融合させる改造人間の魂の数に比例して威力・攻撃範囲が増加する。
それが七海と灰原を襲う。
二人は避けるが、その瞬間に真人は後方へと逃げる。そして、改造人間を数十体生み出して七海と灰原を襲わせた。
「じゃあねー。また遊ぼうー。今度はもっと楽しめるようにしてあげるよ」
そう言って、真人は逃げる。
七海と灰原は真人を早く追いかけて祓わなければならないが、まずは改造人間を倒さなければならない。
改造人間を倒した頃には真人を見失っていた。
「クソっ!!」
「逃がしてしまったね。これからどうしよう?」
「引きましょう。このダンジョンの実態が分からない現状では我々と言えど危ない。彼はこのダンジョンを知っているようでした。このまま進めば危険です」
モンスターや闇派閥の人間たちが多くいる中、サポーターの支援もなしにこのダンジョンを進むのは危険だ。そもそも何階層あるかも分からない。真人を放って置くのは危険だが、真人も消耗していると分かっているので二人は地上へ戻ることとした。

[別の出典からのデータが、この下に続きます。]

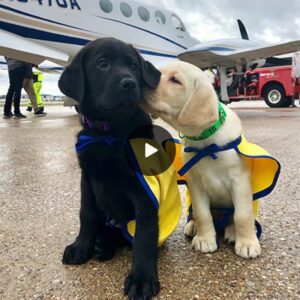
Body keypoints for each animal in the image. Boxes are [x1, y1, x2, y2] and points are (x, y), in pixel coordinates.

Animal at [59, 38, 162, 300]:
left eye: (134, 66)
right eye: (102, 64)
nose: (129, 83)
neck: (109, 132)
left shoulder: (144, 191)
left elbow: (144, 234)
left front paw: (142, 279)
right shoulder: (87, 180)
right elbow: (86, 215)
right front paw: (81, 247)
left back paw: (104, 245)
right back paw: (100, 243)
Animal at [142, 60, 262, 258]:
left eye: (175, 80)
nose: (140, 81)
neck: (206, 144)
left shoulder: (240, 181)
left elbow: (242, 215)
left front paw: (247, 243)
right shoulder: (196, 185)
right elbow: (202, 214)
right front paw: (205, 239)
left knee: (233, 217)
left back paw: (232, 231)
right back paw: (193, 226)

「何があるのか分からなくなってきました。この事を五条さんたちと共有して、改めて五条さんたちと一緒にこのダンジョンを攻めます」
「その方が良いね。もしかしたら、他の呪霊たちも出てくるかもしれない」
「ええ。地上へ戻りましょう」
何故、この世界で呪霊が存在しているのかは分からないが二人は呪術師として祓わなければならない。
七海の事を覚えていない真人。それは果たして別個体なのかそれとも七海たちの知る真人なのか。それは彼等には分からない。